# Blanck Mortuary 2020



## Sblanck (Sep 13, 2007)

I only did a cemetery this year. 
I still have to set out my candles and fog machines and I will video that and post later on this thread.

Day:




Night:


----------



## RoxyBlue (Oct 6, 2008)

Your graveyard display is absolutely beautiful. It has such a coherent look and feel to it. Love the fencing and that hearse is da bomb!


----------



## Sblanck (Sep 13, 2007)

Roxy, 

Thanks so much for the comments.

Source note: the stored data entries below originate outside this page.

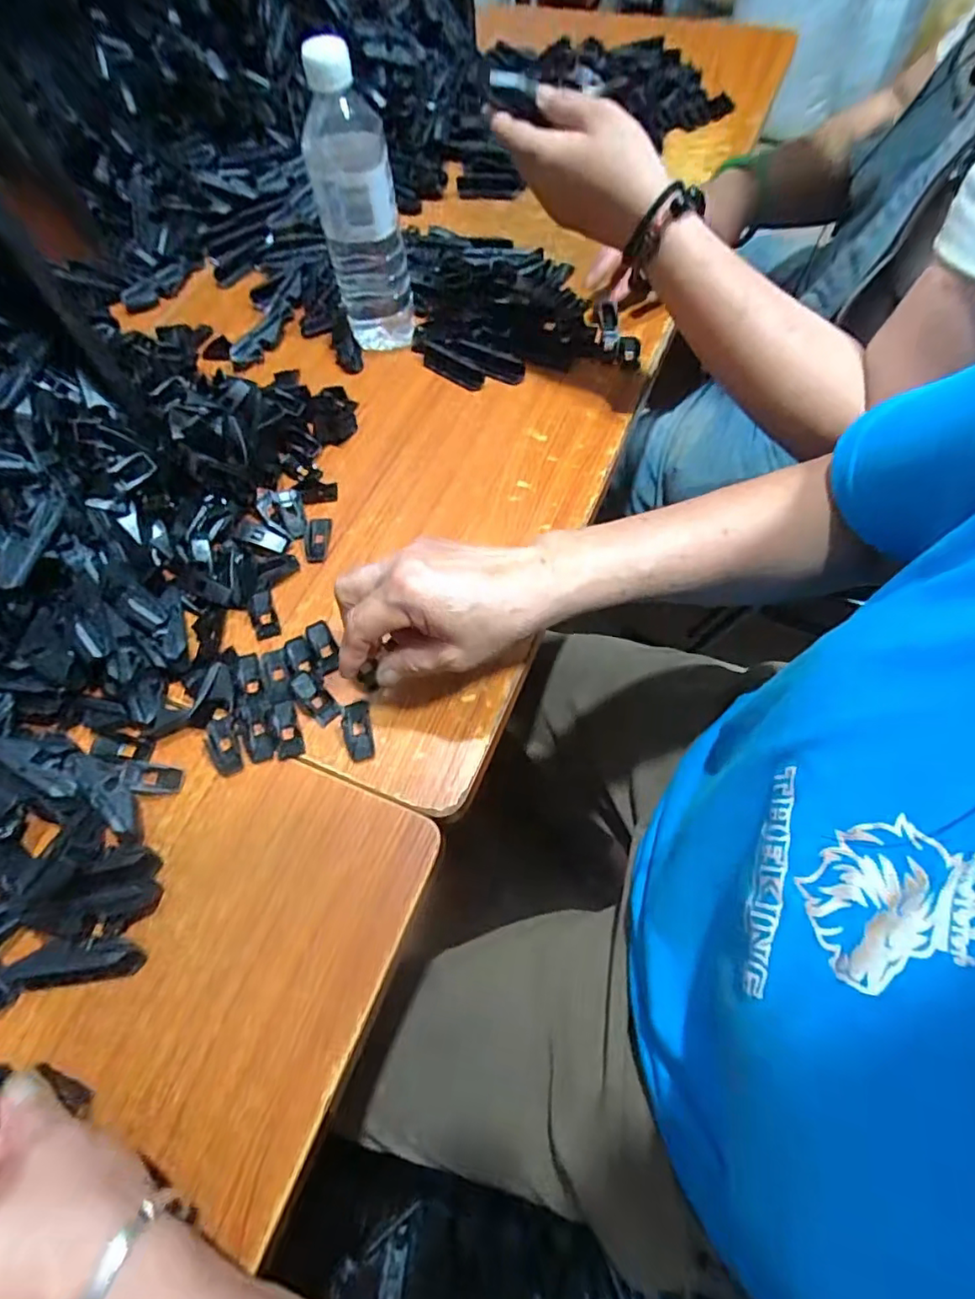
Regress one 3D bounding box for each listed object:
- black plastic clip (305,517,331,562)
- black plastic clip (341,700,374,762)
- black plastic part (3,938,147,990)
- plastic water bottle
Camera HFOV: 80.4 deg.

I love my carriage as its easy to store since it breaks down to 2'-0" x 10'-0". but I still miss having a full sized one that rolls.


----------



## Hairazor (Mar 13, 2012)

You have an impressive collection of stones, well done


----------



## Sblanck (Sep 13, 2007)

Thanks! The stones except for about 4 our Disney Imagineers who designed the Disneyland Haunted mansion.


----------



## Sblanck (Sep 13, 2007)

Halloween 2020 video


----------



## Greg G (Nov 4, 2012)

Excellent. Everything works together, the mist, the lighting, the very realistic detailed tombstones, the sound effects, the moving skelly, the carriage.


----------



## Sblanck (Sep 13, 2007)

Greg G said:


> Excellent. Everything works together, the mist, the lighting, the very realistic detailed tombstones, the sound effects, the moving skelly, the carriage.


Thanks so much!!


----------